Without changing a character, output all of the records.
(INPUT DATA begins)
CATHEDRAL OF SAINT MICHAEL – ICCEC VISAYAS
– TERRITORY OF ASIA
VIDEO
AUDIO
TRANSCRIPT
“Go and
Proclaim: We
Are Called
(INPUT DATA ends)
• _TASK ANSWER_:
CATHEDRAL OF SAINT MICHAEL – ICCEC VISAYAS
– TERRITORY OF ASIA
VIDEO
AUDIO
TRANSCRIPT
“Go and
Proclaim: We
Are Called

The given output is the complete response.